投資の意思決定

2019年9月29日 17時33分44秒 (Sun)

1995年に事業化を実現したオーバーライトMOディスクの開発成功要因はいくつかありますが,その中でも大きかったことが投資判断のタイミングです.当時の3.5インチと5インチのMO市場で予想される需要に対応するためには3本のラインが必要であり合計の投資額は30億円だったのです.当初は小型のプラントを導入し,量産技術の開発を実施してから大規模投資をする予定だったのですが,それでは第3世代の3.5インチMOの発売時期に間に合わないことが判明し,量産技術の開発をスキップしていきなり大量生産ラインを導入したのです.当然のことながらこの判断には相当に大きな技術的なリスクがあったのですが,そのリスクをとり,市場投入遅れによる事業機会損失を回避したのです.もしあの時点で日立マクセルの事業本部長による30億円の投資の即決判断がなければオーバーライトMOディスクは世の中に出ることはなかったはずです.

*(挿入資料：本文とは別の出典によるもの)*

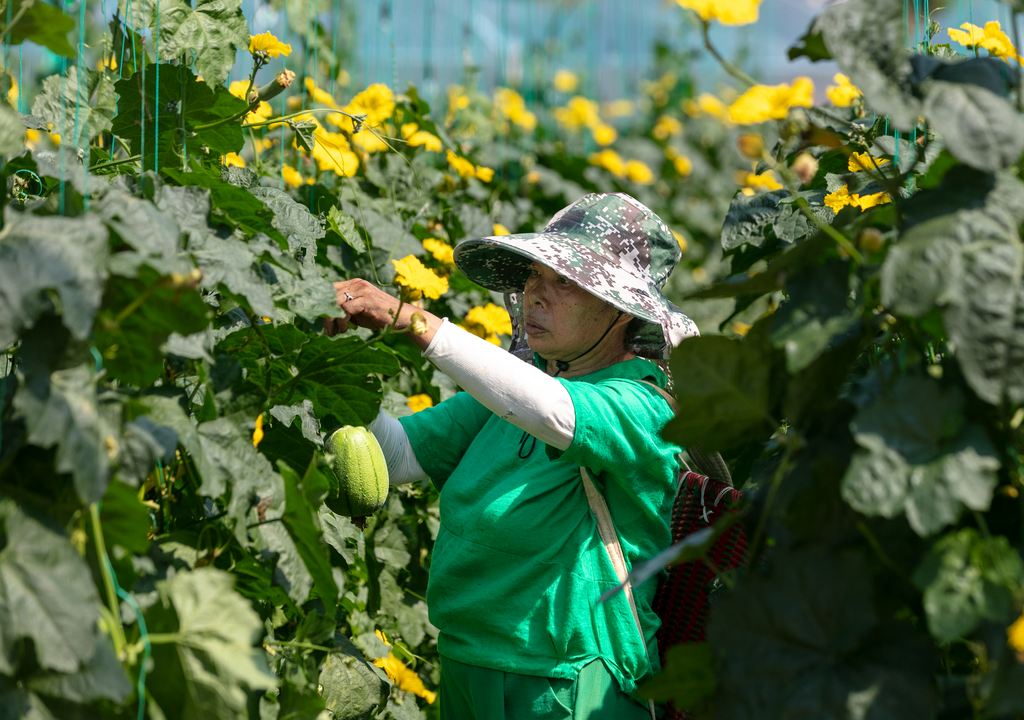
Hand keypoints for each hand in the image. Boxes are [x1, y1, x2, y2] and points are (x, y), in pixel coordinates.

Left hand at [322, 279, 444, 348]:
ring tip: (334, 332)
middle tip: (327, 330)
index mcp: (355, 283)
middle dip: (325, 315)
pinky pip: (345, 309)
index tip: (321, 320)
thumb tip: (326, 316)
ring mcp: (363, 290)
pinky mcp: (367, 300)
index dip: (322, 304)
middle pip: (330, 295)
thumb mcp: (358, 312)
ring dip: (332, 319)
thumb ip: (344, 309)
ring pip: (335, 302)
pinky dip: (341, 321)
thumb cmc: (380, 316)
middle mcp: (358, 284)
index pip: (330, 289)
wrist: (402, 318)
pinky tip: (344, 329)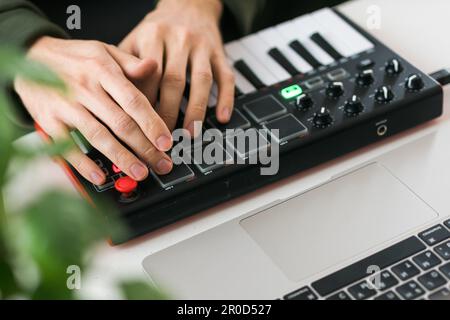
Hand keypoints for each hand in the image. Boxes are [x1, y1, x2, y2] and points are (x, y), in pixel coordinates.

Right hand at [15, 36, 173, 185]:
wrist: (31, 56)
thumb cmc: (74, 58)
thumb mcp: (104, 50)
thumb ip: (130, 63)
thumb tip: (154, 66)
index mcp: (103, 71)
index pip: (134, 101)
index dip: (152, 124)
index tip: (166, 142)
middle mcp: (86, 89)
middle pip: (121, 124)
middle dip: (145, 148)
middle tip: (161, 164)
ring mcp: (66, 105)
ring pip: (99, 136)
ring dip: (122, 158)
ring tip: (140, 173)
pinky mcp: (48, 120)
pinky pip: (67, 145)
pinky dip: (83, 163)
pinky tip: (99, 175)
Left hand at [120, 0, 234, 135]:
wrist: (188, 4)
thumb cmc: (157, 29)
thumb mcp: (135, 39)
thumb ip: (126, 65)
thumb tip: (118, 100)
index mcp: (153, 35)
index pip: (148, 75)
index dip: (144, 103)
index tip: (140, 126)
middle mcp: (179, 38)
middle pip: (173, 81)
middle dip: (168, 112)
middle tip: (163, 137)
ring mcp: (202, 45)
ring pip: (201, 80)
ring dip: (196, 110)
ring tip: (190, 133)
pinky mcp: (219, 52)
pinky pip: (226, 76)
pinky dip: (225, 98)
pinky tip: (222, 116)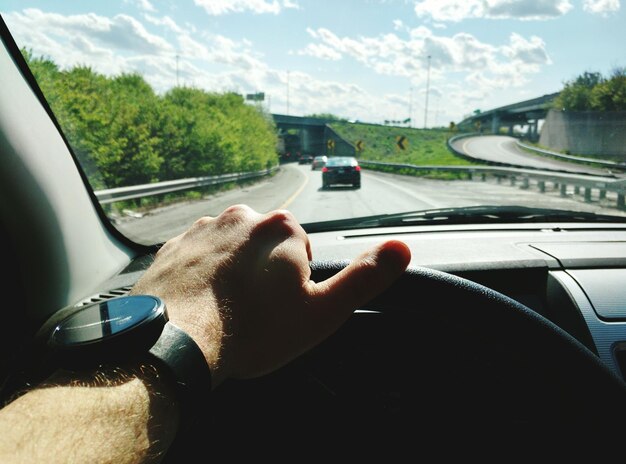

品質工学の考え方と技法を開発プロセスの骨格に導入し,急がば廻れのアプローチによって開発上流段階で性能と品質を両立確保することはできます.しかし,それだけでは事業化までは至りません.その技術を商品化するためには投資の意思決定という大きな壁を乗り越えなければならないのです.しかも,その意思決定が遅れることが致命的な場合もあります.オーバーライトMOはISO規格に準拠していたこともあり,一定レベルの市場ニーズを見込むことはできたのですが,自社独自の企画による新製品の場合の市場性判断はとても難しくなります.

投資失敗のリスクを低減するために確実に売れる市場を探すマーケティング活動を実施するケースも多いかもしれません.しかし,ここで良く考えていただきたいことは,品質工学を活用して早期に技術を完成させても,その後のマーケット調査活動に長い期間をかけてしまっては市場投入までのトータルな商品開発期間は短縮されないということです.また,マーケティング活動は社外への情報提供にもなりますから,競合が情報を入手して先に市場投入されてしまうリスクも高まります.投資判断の意思決定スピードとリスク判断は商品開発プロセスの中での重要課題です.意思決定スピードとリスクのトレードオフは,石橋を叩いても渡らない等々,一般的にも議論されている課題ですが,もう一つ付け加えたいことがあります.これはオーバーライトMOディスクの開発で実際に経験したことですが,即断即決の意思決定が技術者のモチベーションアップにつながり,それが前述した技術リスクの低減に大きく寄与したということです.それについては別途報告したいと思います.